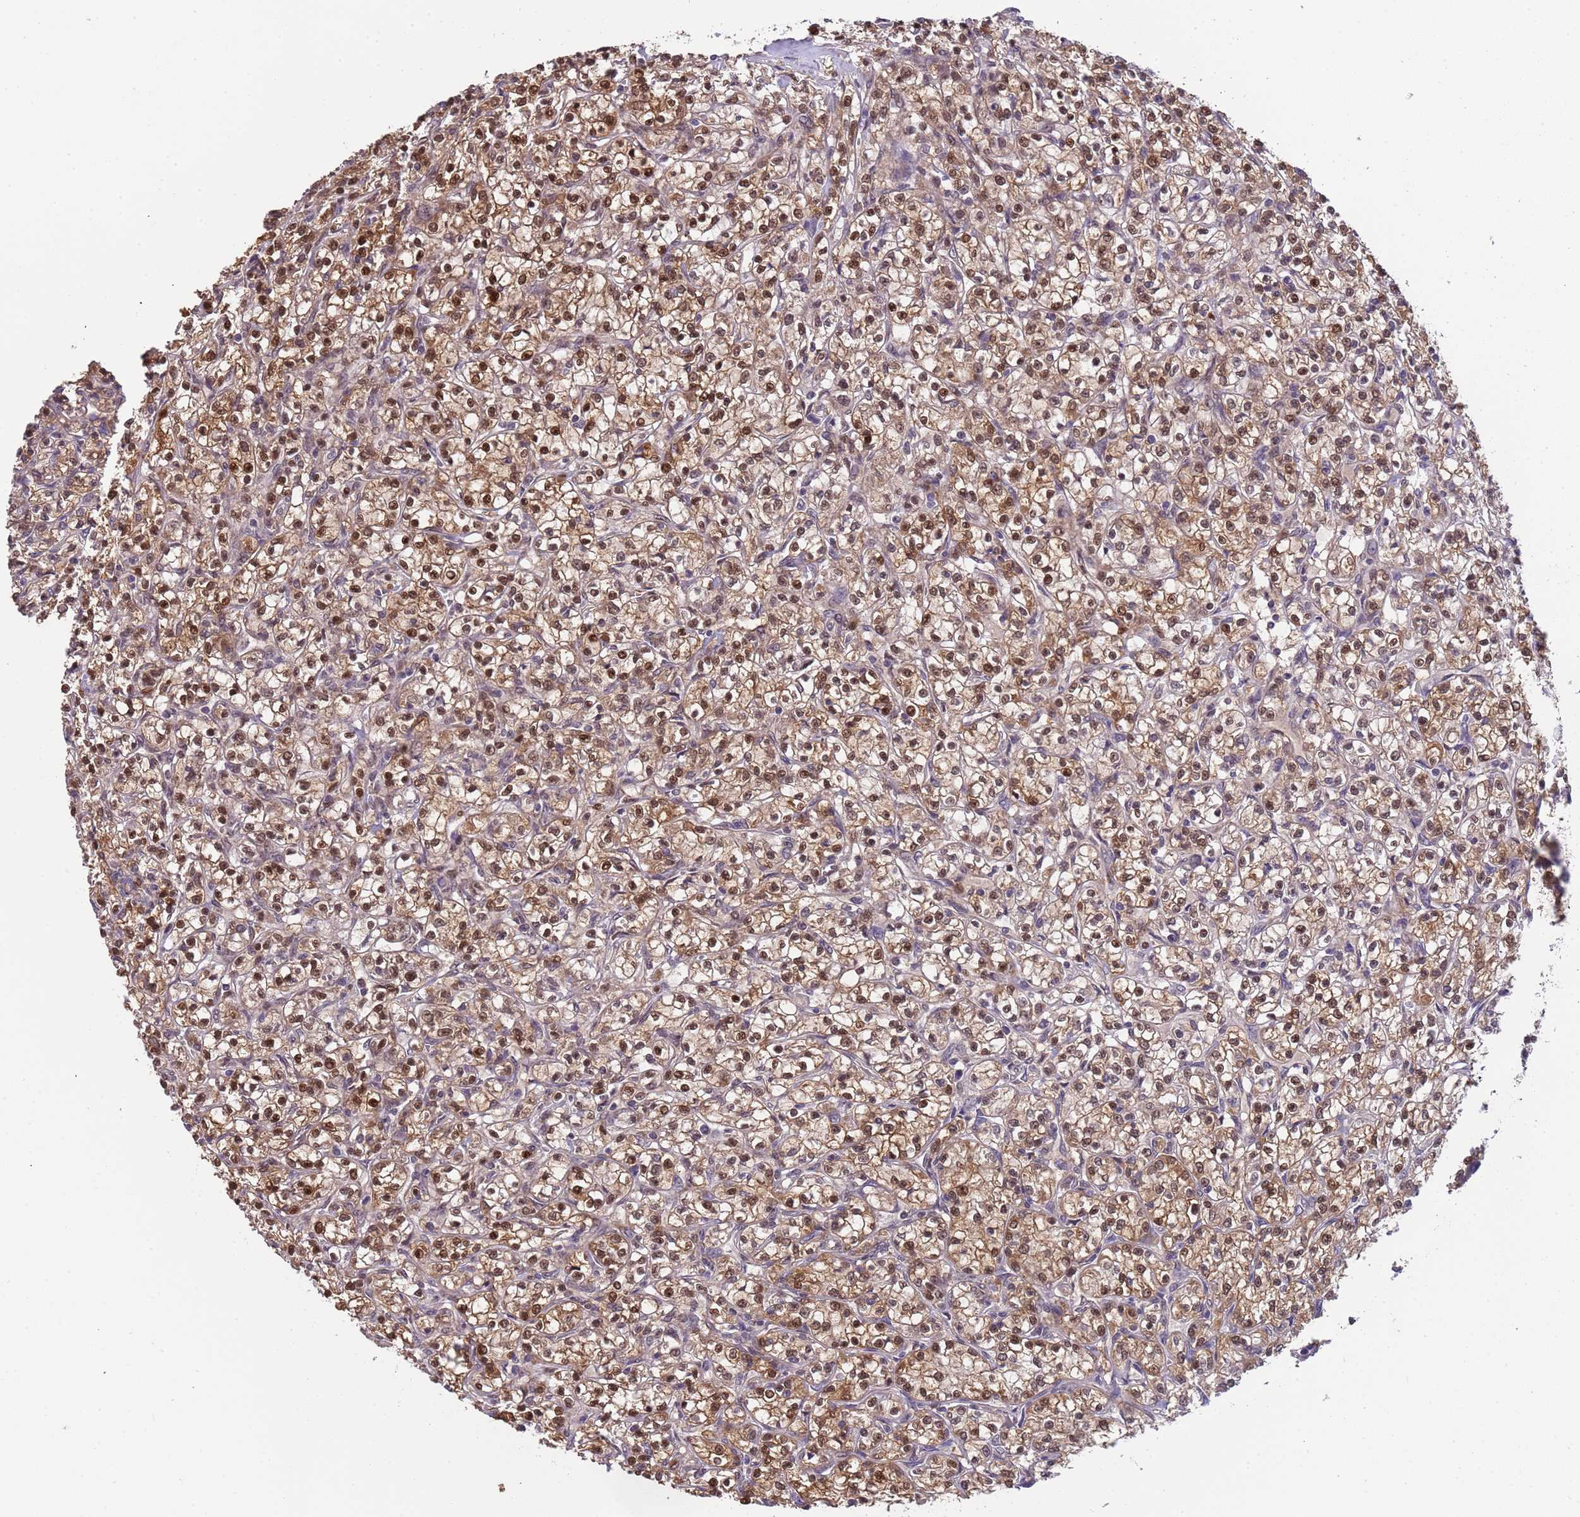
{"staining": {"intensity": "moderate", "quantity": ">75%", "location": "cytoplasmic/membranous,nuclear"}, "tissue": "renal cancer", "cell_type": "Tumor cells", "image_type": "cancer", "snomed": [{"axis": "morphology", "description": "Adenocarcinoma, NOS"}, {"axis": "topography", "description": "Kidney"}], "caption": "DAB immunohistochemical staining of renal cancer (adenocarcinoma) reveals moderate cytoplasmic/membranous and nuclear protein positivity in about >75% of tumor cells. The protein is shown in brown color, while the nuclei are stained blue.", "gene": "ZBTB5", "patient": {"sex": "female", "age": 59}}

------

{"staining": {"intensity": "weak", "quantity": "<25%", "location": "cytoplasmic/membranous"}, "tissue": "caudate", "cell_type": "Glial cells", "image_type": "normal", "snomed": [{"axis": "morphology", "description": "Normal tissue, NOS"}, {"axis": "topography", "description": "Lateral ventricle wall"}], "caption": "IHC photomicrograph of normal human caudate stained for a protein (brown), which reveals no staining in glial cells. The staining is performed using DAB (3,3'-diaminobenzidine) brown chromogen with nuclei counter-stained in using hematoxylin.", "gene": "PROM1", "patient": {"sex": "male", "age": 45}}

------

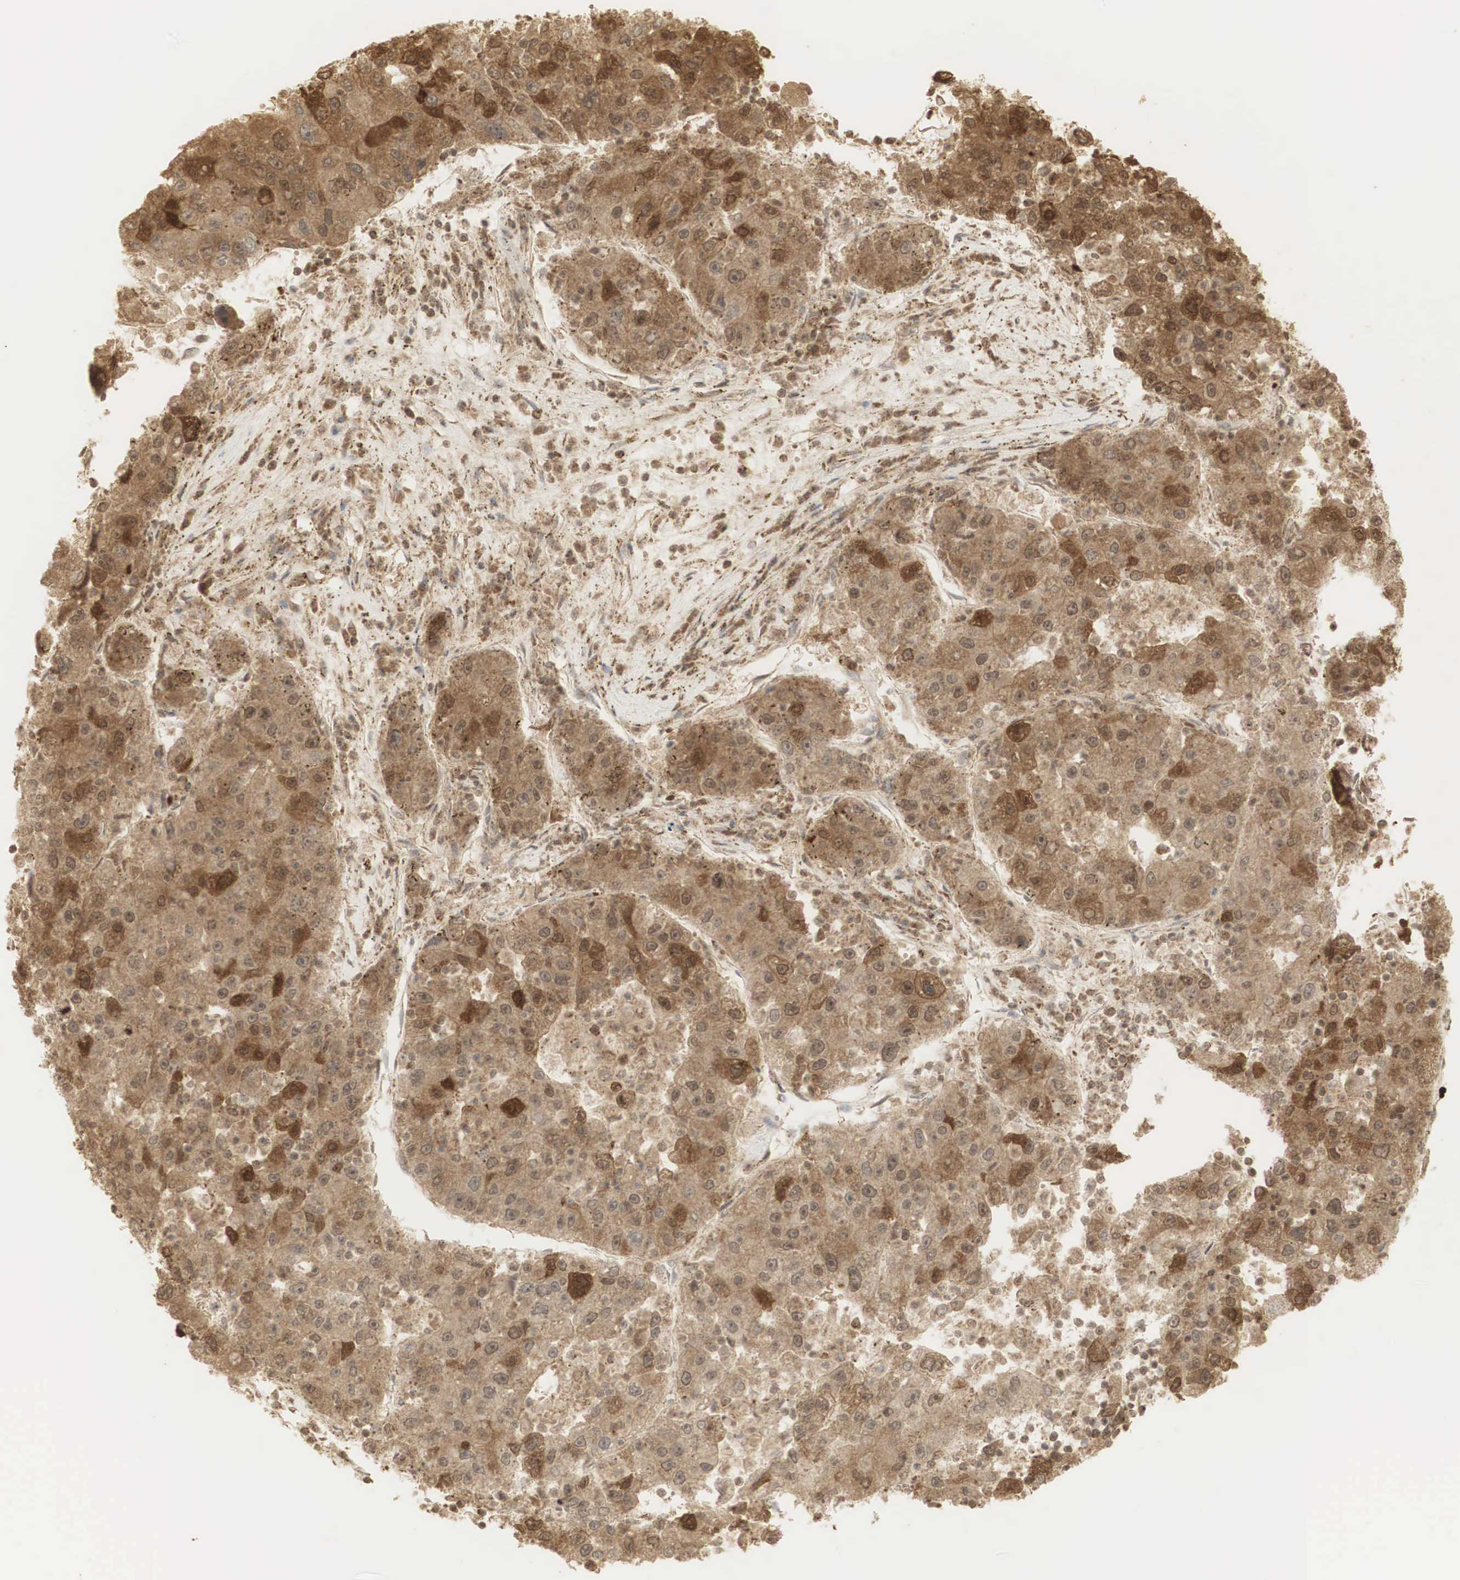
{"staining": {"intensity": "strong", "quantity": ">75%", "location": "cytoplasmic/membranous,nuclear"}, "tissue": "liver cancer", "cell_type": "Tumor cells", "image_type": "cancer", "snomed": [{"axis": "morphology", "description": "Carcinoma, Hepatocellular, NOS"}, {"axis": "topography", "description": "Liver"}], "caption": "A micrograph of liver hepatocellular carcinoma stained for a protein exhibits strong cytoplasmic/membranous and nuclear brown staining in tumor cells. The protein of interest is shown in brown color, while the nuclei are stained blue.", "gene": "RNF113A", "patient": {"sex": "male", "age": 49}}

------

Work required
Copy out all lines of the listing where the word "reveals" appears.

Solution for this task
{"staining": {"intensity": "moderate", "quantity": ">75%", "location": "cytoplasmic/membranous,nuclear"}, "tissue": "renal cancer", "cell_type": "Tumor cells", "image_type": "cancer", "snomed": [{"axis": "morphology", "description": "Adenocarcinoma, NOS"}, {"axis": "topography", "description": "Kidney"}], "caption": "DAB immunohistochemical staining of renal cancer (adenocarcinoma) reveals moderate cytoplasmic/membranous and nuclear protein positivity in about >75% of tumor cells. The protein is shown in brown color, while the nuclei are stained blue.", "gene": "ZBTB5", "patient": {"sex": "female", "age": 59}}
{"staining": {"intensity": "weak", "quantity": "<25%", "location": "cytoplasmic/membranous"}, "tissue": "caudate", "cell_type": "Glial cells", "image_type": "normal", "snomed": [{"axis": "morphology", "description": "Normal tissue, NOS"}, {"axis": "topography", "description": "Lateral ventricle wall"}], "caption": "IHC photomicrograph of normal human caudate stained for a protein (brown), which reveals no staining in glial cells. The staining is performed using DAB (3,3'-diaminobenzidine) brown chromogen with nuclei counter-stained in using hematoxylin.", "gene": "PROM1", "patient": {"sex": "male", "age": 45}}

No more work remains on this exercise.